WHAT NEEDS TO BE DONE:
Scan the records below for the word "pandemic". Copy each line where it appears.

INFORMATION SHOWN:
+--

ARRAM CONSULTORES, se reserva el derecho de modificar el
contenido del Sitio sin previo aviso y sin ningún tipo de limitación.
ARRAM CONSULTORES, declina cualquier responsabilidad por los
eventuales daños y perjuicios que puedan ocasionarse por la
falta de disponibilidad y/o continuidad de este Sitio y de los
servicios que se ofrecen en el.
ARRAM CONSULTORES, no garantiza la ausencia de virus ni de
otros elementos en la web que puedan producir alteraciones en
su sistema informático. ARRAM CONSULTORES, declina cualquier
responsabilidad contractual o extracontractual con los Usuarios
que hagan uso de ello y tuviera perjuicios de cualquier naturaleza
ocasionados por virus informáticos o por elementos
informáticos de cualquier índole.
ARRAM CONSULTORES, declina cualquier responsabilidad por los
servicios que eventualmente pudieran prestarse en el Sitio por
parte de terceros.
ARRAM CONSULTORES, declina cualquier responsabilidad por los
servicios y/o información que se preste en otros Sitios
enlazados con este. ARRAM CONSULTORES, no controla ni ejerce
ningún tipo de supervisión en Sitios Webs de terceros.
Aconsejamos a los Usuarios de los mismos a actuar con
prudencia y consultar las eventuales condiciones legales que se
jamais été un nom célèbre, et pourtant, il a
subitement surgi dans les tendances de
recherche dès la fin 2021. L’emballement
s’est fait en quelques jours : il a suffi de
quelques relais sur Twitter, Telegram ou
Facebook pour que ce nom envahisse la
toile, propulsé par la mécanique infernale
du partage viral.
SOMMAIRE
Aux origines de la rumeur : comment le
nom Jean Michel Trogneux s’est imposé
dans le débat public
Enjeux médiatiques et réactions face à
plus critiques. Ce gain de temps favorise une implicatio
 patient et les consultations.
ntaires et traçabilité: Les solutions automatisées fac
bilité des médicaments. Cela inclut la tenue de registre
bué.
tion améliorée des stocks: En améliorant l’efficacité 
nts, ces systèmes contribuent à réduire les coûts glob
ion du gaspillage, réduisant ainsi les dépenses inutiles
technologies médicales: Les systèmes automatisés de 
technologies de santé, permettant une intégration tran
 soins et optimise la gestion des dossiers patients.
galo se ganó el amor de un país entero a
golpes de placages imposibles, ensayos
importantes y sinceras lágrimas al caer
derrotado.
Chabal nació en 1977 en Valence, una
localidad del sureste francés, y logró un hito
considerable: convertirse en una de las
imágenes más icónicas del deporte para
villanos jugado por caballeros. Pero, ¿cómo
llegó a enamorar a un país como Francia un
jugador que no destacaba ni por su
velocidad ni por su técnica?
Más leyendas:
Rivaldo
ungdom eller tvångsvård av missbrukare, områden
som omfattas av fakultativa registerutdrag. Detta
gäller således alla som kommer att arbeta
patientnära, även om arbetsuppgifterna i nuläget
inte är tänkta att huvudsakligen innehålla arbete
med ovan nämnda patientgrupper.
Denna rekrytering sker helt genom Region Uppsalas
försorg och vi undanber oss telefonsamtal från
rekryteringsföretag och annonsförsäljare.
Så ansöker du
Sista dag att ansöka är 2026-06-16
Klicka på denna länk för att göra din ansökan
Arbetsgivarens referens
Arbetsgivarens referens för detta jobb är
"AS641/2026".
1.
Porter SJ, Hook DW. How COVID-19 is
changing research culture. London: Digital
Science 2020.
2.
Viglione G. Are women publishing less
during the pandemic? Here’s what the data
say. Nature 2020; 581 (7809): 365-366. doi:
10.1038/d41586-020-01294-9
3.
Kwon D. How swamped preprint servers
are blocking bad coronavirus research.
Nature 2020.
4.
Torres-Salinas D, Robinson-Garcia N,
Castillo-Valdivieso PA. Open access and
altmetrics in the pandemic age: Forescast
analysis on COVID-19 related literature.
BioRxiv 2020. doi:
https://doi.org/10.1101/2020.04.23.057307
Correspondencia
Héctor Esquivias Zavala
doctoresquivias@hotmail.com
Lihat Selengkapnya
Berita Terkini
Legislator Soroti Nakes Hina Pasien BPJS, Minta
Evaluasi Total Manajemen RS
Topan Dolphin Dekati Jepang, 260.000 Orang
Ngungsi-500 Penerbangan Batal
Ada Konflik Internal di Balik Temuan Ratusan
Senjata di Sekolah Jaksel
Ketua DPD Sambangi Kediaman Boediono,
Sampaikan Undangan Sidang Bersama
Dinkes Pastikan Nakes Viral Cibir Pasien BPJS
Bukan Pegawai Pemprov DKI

+--

ANSWER SECTION:
during the pandemic? Here’s what the data
altmetrics in the pandemic age: Forescast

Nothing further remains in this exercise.